James Brown practically squeals and shrieks throughout every page of the book. The music is not lost within McBride’s painstaking research as he takes you to concerts around the world where audiences were always left begging for more. The peak inside at trombonist Fred Wesley and saxophonist Pee Wee Ellis provides the reader with a unique understanding of why Brown’s band between 1965-1969 was arguably the greatest assemblage of musicians of its generation. Brown had plenty of professional competition, and established himself as a “one-man gang” against the Motown, Stax and Philadelphia International hit-producing machines. Ellis, for instance, was the driving force behind one of Brown’s most popular (and controversial) hits “(Say It Loud) I’m Black and I’m Proud” when shortly after the assassination of Martin Luther King Jr. he penned the lyrics and along with manager Charles Bobbit gathered a group of kids from Watts for a 3 a.m. recording session to sing background on the certified anthem of the Black Power movement. Brown and Ellis also innovated the “one-and-three” musical beat (emphasis on the first and third beats of each bar) that revolutionized funk music.

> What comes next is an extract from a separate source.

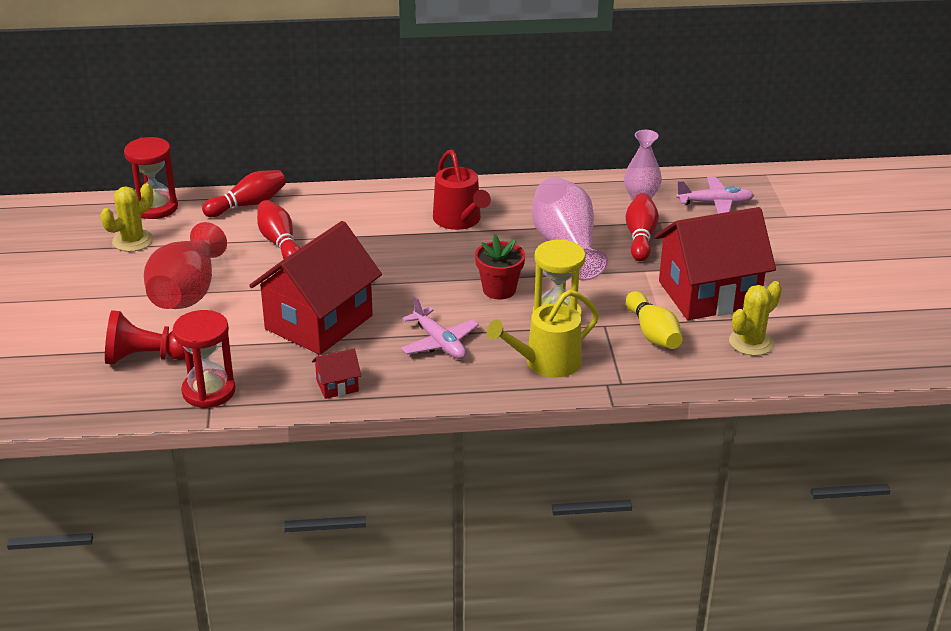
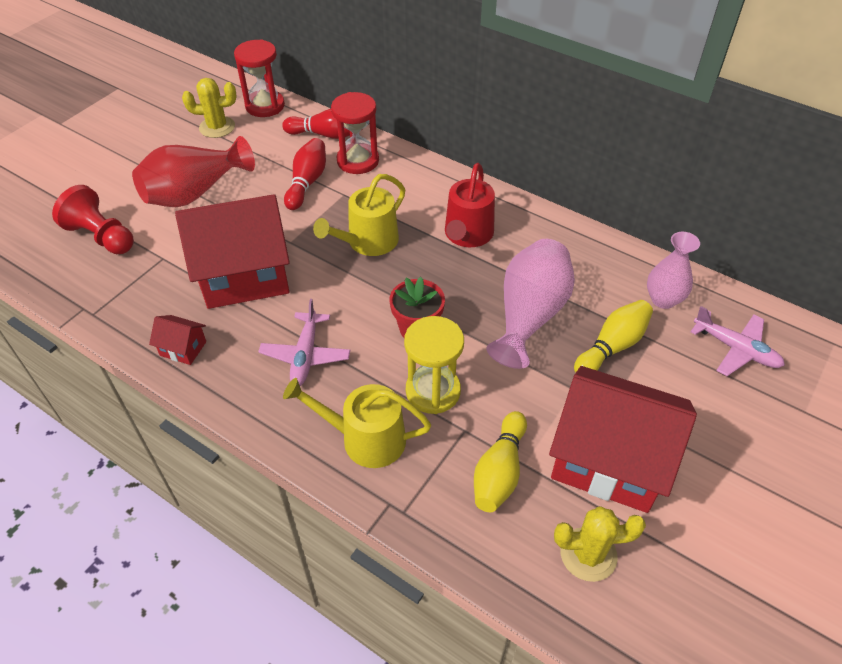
camera: 40 degrees right, 15 degrees up
(209, 391) = (99, 294): red hourglass -> red hourglass (358, 161)
(389, 258) = (368, 242): none -> yellow watering can
(640, 237) = (612, 346): red bowling pin -> yellow bowling pin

Bobbit was among the handful of people of whom Brown would confide in. He sat at Brown’s hospital bed, watching him take his last breath. “Mr. Brown  didn’t want anyone to know him,” he tells McBride, because of fear. Precisely, fear of the “White man” who owned the entertainment business, the media, financial institutions … the government. Brown’s insecurities and poor decisions over the years saw a titan of the music industry become a recluse after squandering a fortune not only in money, but in lovers and friendships. One woman who remained at Brown’s side until the end was “Sis,” the wife of Brown’s first musical partner, Leon Austin of the Famous Flames. She said Brown was lonely during his last years, was in pain daily (bad feet, knees, teeth), and he would frequently call her to talk about the old days, often inquiring about what she was cooking (her vegetable soup was his favorite).

The mythical status of James Brown is brought to fore in McBride’s book. The reader can almost hear the audience screaming his name. “Kill ‘Em and Leave” is recommended reading for not only those who grew up during the heyday of James Brown, but for lovers of iconic entertainers who placed a premium on innovation and excellence in their craft.